Solution A: Mark each step
In your Physijs application, you should have a scene.simulate
call and an event listener when the update has finished, so that you can loop through physics separately from the rendering process. It shouldn't be too hard to add a little extra code to place a marker of some sort every step into your scene, which preferably doesn't contain too many extra vertices (i.e. not too complex):
var markSize = 2; // Tweak this to set marker size
var markGeom = new THREE.BoxGeometry(markSize, markSize, markSize, 1, 1, 1);
var markMat = new THREE.MeshBasicMaterial({color: "blue"});
scene.addEventListener("update", function(){
// Generate a box where projectile was last moved
var marker = new THREE.Mesh(markGeom.clone(), markMat);
marker.position.copy(projectile.position);
// Display position!
scene.add(marker);
// Keep simulation going
scene.simulate(undefined, 2);
});
In this code, projectile
is the variable referencing your projectile Physijs mesh. Note that you shouldn't format this for your rendering loop, as you might be using requestAnimationFrame
, which stops calling your rendering loop when the window (or tab) goes out of focus. It won't be pleasant when some client does that and gets a messed up trajectory.
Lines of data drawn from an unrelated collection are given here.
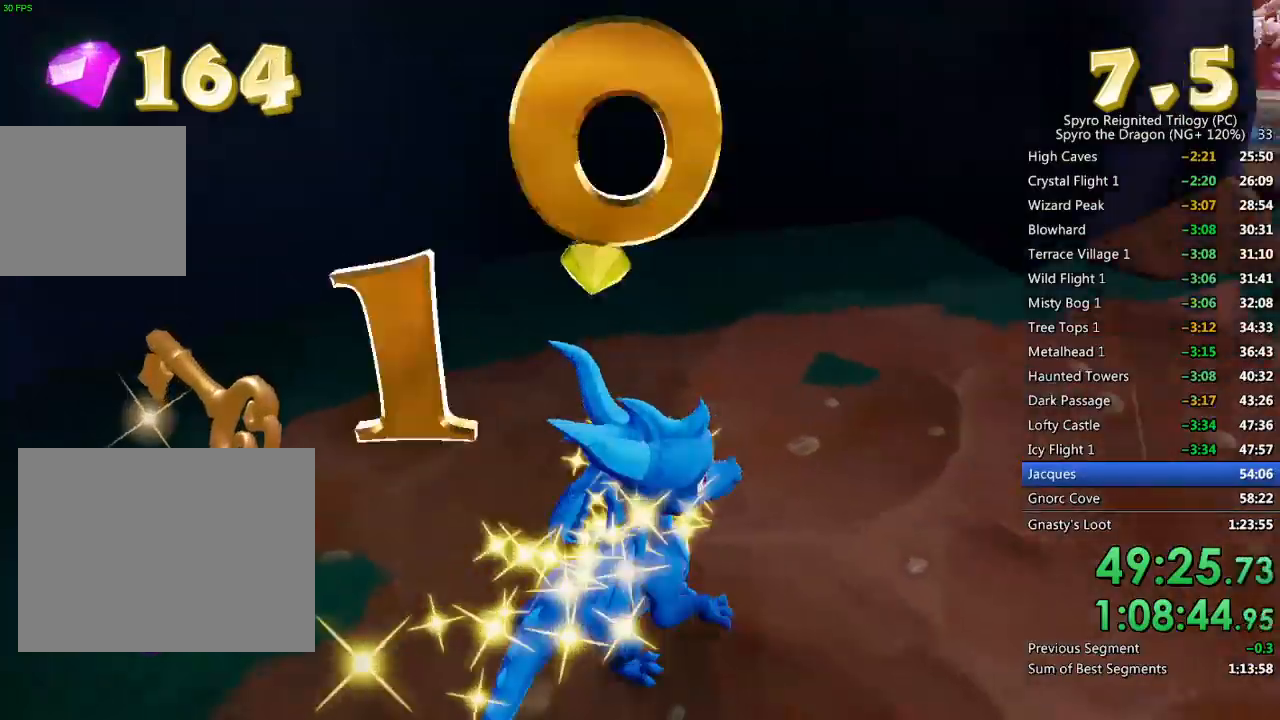
{"buttons": ["SQUARE"], "left_stick": "up-right", "right_stick": "center", "events": [[100, "right_stick", "center"], [117, "left_stick", "up-right"], [433, "SQUARE", "down"]]}
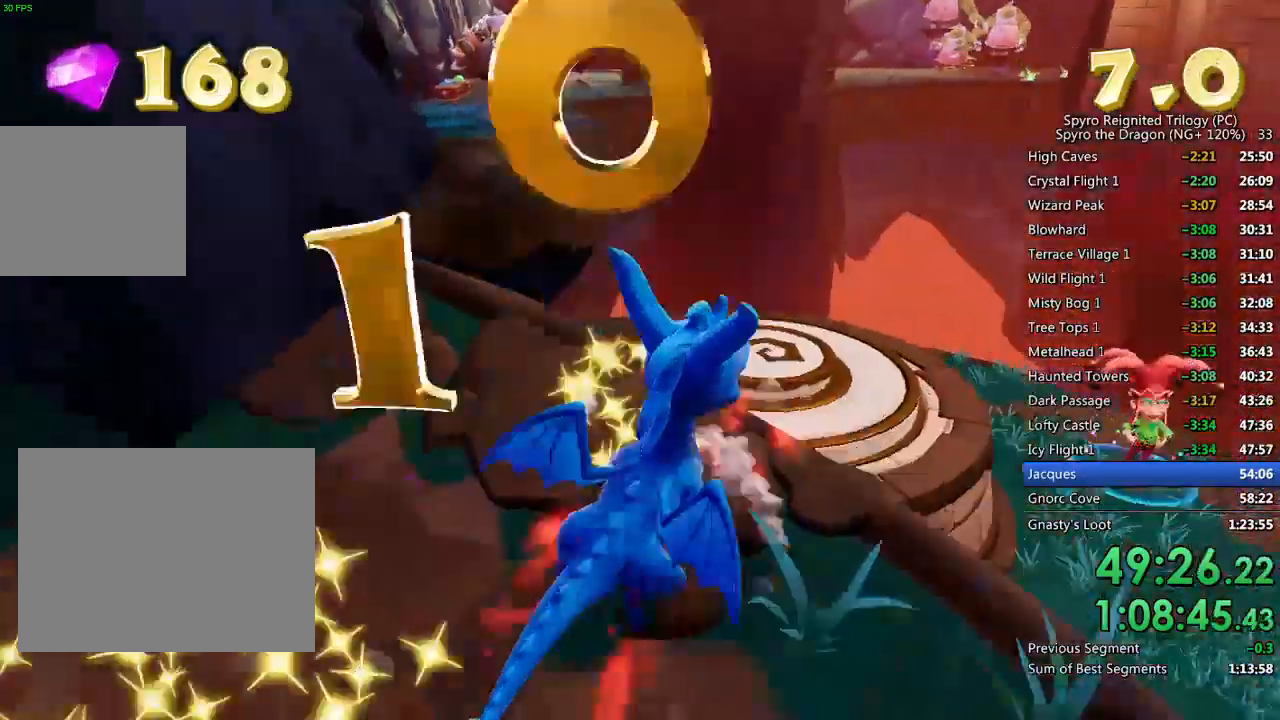
{"buttons": ["SQUARE"], "left_stick": "center", "right_stick": "center", "events": [[33, "left_stick", "up-left"], [150, "CROSS", "down"], [217, "CROSS", "up"], [383, "left_stick", "center"]]}
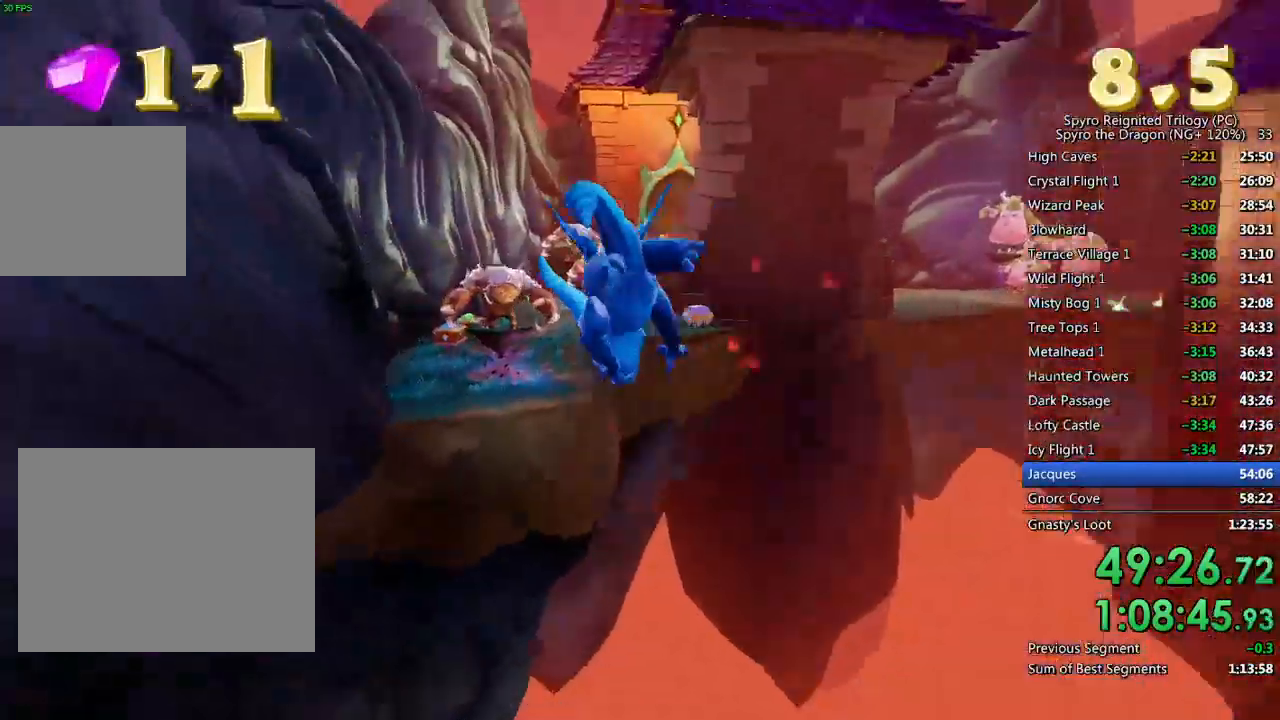
{"buttons": [], "left_stick": "center", "right_stick": "center", "events": [[33, "SQUARE", "up"], [117, "CROSS", "down"], [217, "CROSS", "up"], [217, "left_stick", "up-left"], [367, "left_stick", "center"]]}
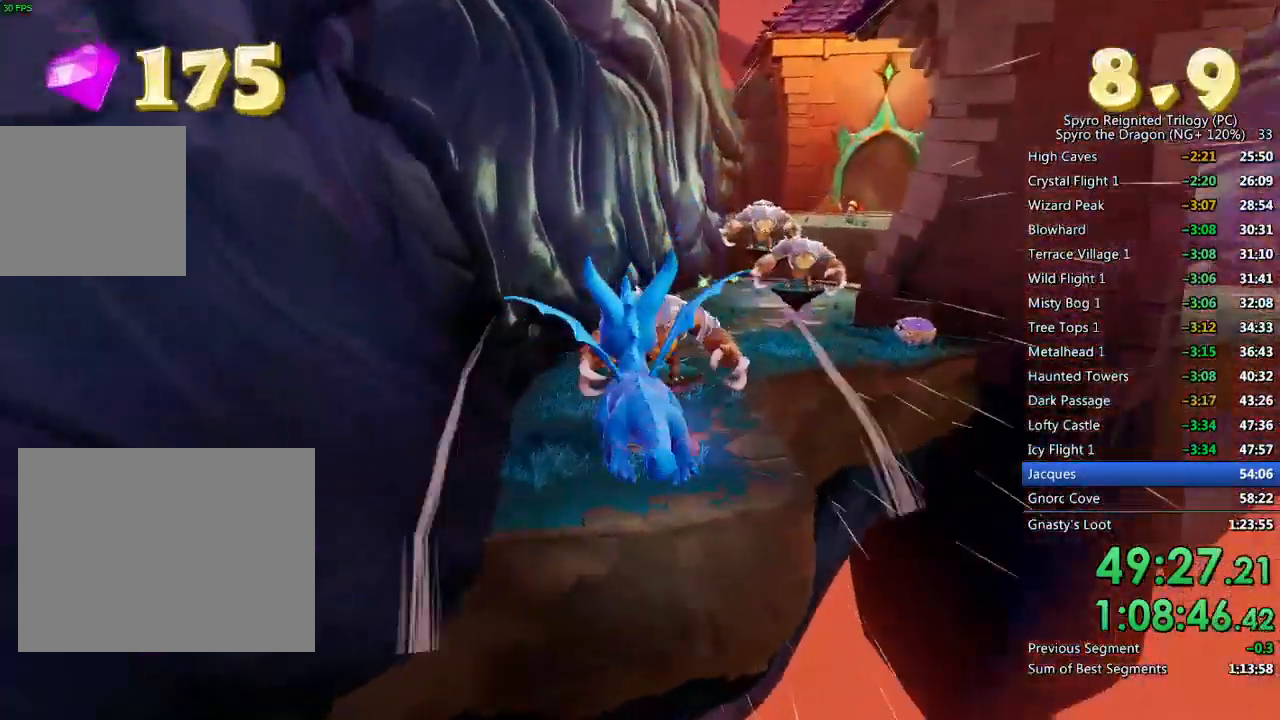
{"buttons": [], "left_stick": "down-right", "right_stick": "center", "events": [[67, "left_stick", "right"], [150, "SQUARE", "down"], [150, "left_stick", "center"], [467, "left_stick", "down-right"], [483, "SQUARE", "up"]]}
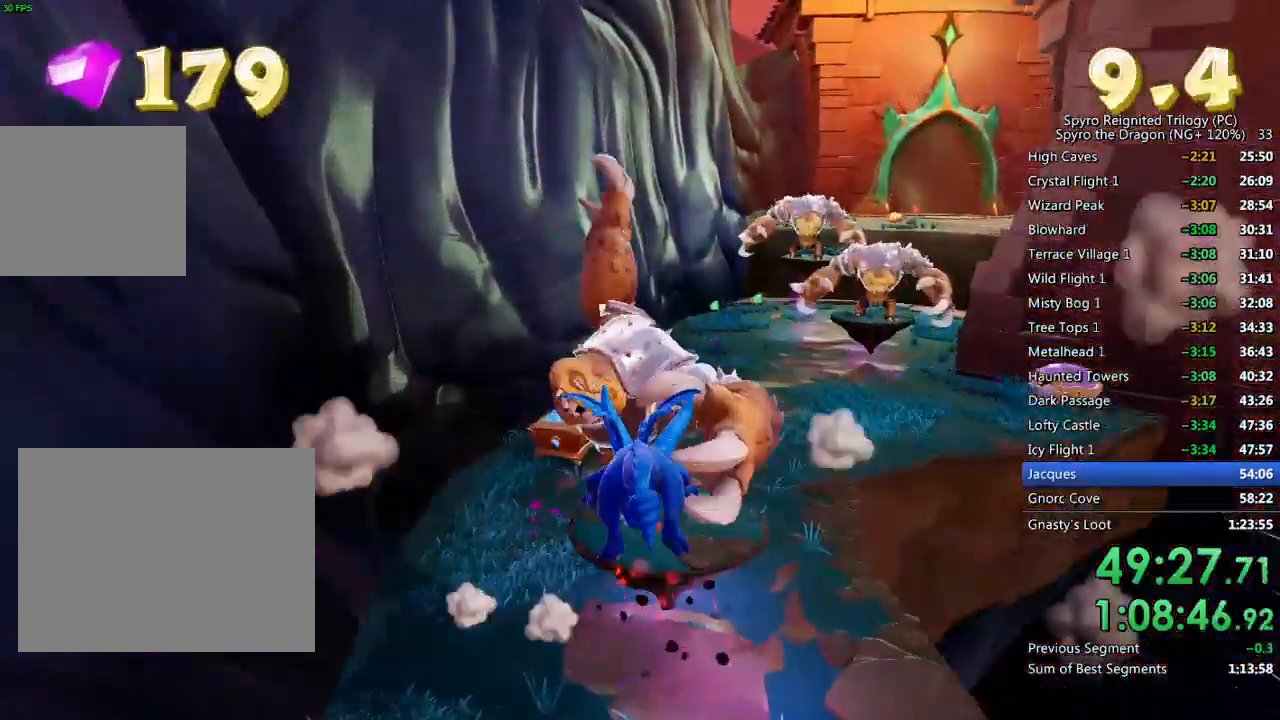
{"buttons": [], "left_stick": "center", "right_stick": "down", "events": [[83, "CROSS", "down"], [150, "CROSS", "up"], [200, "CROSS", "down"], [283, "CROSS", "up"], [367, "left_stick", "center"], [483, "right_stick", "down"]]}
Plus, this tied directly into your Physijs stepping, which makes it extremely precise.
Solution B: Dynamic arrow
This is probably what you wanted in the first place. It creates an arrow which will show the direction and speed of the projectile:
// Constructor: direction, origin, length, color in hexadecimal
var arrowMark = new THREE.ArrowHelper(
new THREE.Vector3(0, 1, 0), projectile.position, 0, 0x884400);
function drawDir(){
var pvel = projectile.getLinearVelocity();
// Update arrow
arrowMark.position.set(projectile.position);
arrowMark.setDirection(pvel.normalize());
arrowMark.setLength(pvel.length());
}
Yeah, that was kind of easy. Once again, projectile
is referencing your projectile Physijs mesh. Just call drawDir
every render call and you're good to go!